Rules:          Canon 2; Canon 3(C)(d)(ii); Rule 100.2; Rule 100.3(c)(1); Canon 3(1)(d)(iii); Rule 100.3(c)(iv)(b); Canon 3(D); Rule 100.3(d).


Opinion:


         While Canon 3(C)(d)(ii) of the Code of Judicial Conduct mandates that the judge disqualify himself or herself in a case in which the judge’s brother is acting as the attorney, the Commentary to that provision indicates that it does not require a per se disqualification in all cases in which a lawyer affiliated with the lawyer-brother’s firm appears. However, both Canon 3 and §100.3(c)(1) of the Rules of the Chief Administrator of the Courts require that a judge disqualify himself or herself in a proceeding in which the judge’s “impartiality might reasonably be questioned,” including but not limited to instances where the judge’s lawyer-relative has an interest in the law firm “that could be substantially affected by the outcome of the proceeding” [Canon 3(1)(d)(iii); Rule 100.3(c)(iv)(b)].

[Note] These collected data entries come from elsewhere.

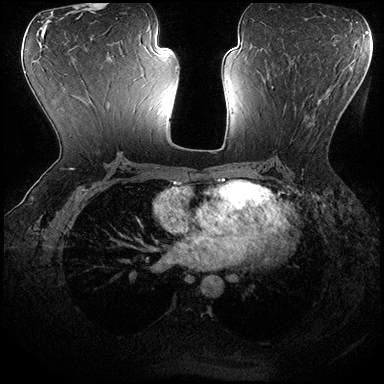
Breast MRI (dynamic contrast-enhanced), one axial slice. Position 96 of 200 along the scan axis. Dynamic contrast-enhanced series, time point 2 of 8 at this slice position (early post-contrast). 3 T. TE 2.3 ms, TR 4.4 ms. 1 mm slice thickness. 384 × 384 image matrix, field of view 360 × 360 mm. Female patient.
Structures marked on this image (semi-automatically segmented with operator editing):
- enhancing-tissue mask used for the functional tumour volume (all voxels passing the contrast-enhancement thresholds inside the analysis volume; usually the tumour): bounding box <265,81,338,147> (left, top, right, bottom; pixels)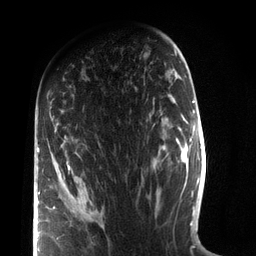
Breast MRI (dynamic contrast-enhanced), one axial slice. Position 47 of 72 along the scan axis. Cropped to one breast. Dynamic contrast-enhanced series, time point 2 of 7 at this slice position (early post-contrast). 3 T. TE 2.1 ms, TR 5.1 ms. 2.2 mm slice thickness. 256 × 256 image matrix, field of view 160 × 160 mm. Female patient.
Annotated regions visible in this slice (semi-automatic segmentation, software-assisted and operator-edited):
- enhancing-tissue mask used for the functional tumour volume (all voxels passing the contrast-enhancement thresholds inside the analysis volume; usually the tumour): bounding box (x1, y1, x2, y2) in pixels: (37, 147, 70, 251)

         Relating these precepts to the particular questions posed here, the Committee believes that because of the brother-lawyer’s partnership interest in the firm, the judge should, as a matter of course, disqualify himself in all cases in which any partner or associate of his brother’s firm appears in his or her capacity as a private practitioner. Since there are two other full time judges available in the court involved, no prejudice to litigants or disruption of orderly court procedures would ensue by reason of the Acting Judge’s recusal in those cases.

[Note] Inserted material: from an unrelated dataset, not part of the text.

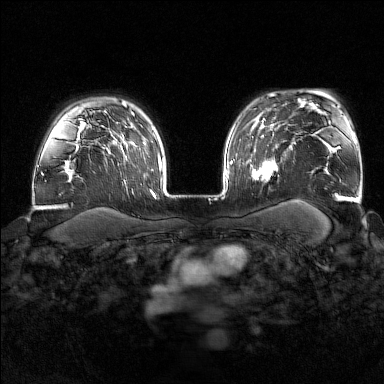
Breast MRI (dynamic contrast-enhanced), one axial slice; position 123 of 176 along the scan axis; dynamic contrast-enhanced series, time point 2 of 7 at this slice position (early post-contrast); 1.5 T; TE 1.8 ms, TR 4.8 ms; 1 mm slice thickness; 384 × 384 image matrix, field of view 340 × 340 mm. Female patient.
Annotated regions visible in this slice (semi-automatically segmented with operator editing):
- enhancing-tissue mask used for the functional tumour volume (all voxels passing the contrast-enhancement thresholds inside the analysis volume; usually the tumour): bounding box <250,158,276,183> (left, top, right, bottom; pixels)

         With respect to whether the judge’s recusal is similarly indicated where the brother’s partners or associates appear in their capacities as members of the Public Defender’s staff, reference is directed to Canon 2 and §100.2 of the Rules of the Chief Administrator which require a judge at all times to conduct himself or herself in a manner that promotes public confidence in the integrity and impartiality of the judiciary, that is, not only to avoid impropriety but also the appearance of impropriety, and specifically prohibits a judge from allowing his or her family relationships to influence his or her judicial conduct or judgment, or conveying or permitting others to convey the impression that they are in a special position to influence the judge.


         While these considerations would not automatically mandate disqualification in cases where the lawyer-brother’s partners or associates appear as members of the Public Defender’s office, under the circumstances here prevailing – i.e., availability of other judges, the comparatively small size of the community, the limited size of the firm and the potential for the appearance of impropriety – it is recommended that the judge disqualify himself in these cases as well.


         It is noted that §100.3(d) of the Chief Administrator’s Rules and Canon 3(D) provide an alternative to disqualification in situations such as these. Instead of withdrawing from the proceeding, the judge may disclose on the record the basis of the disqualification and if, based on such disclosure, all parties and lawyers agree in writing that the judge’s relationship is immaterial, then the judge may participate in the proceeding. It is suggested that this procedure may be particularly appropriate and recommended in those cases where the brother’s associates appear in their public defender roles, but less desirable and not recommended in instances where they appear in their private practice capacities.


         This Opinion is advisory only and does not bind either the Office of Court Administration or the Commission of Judicial Conduct.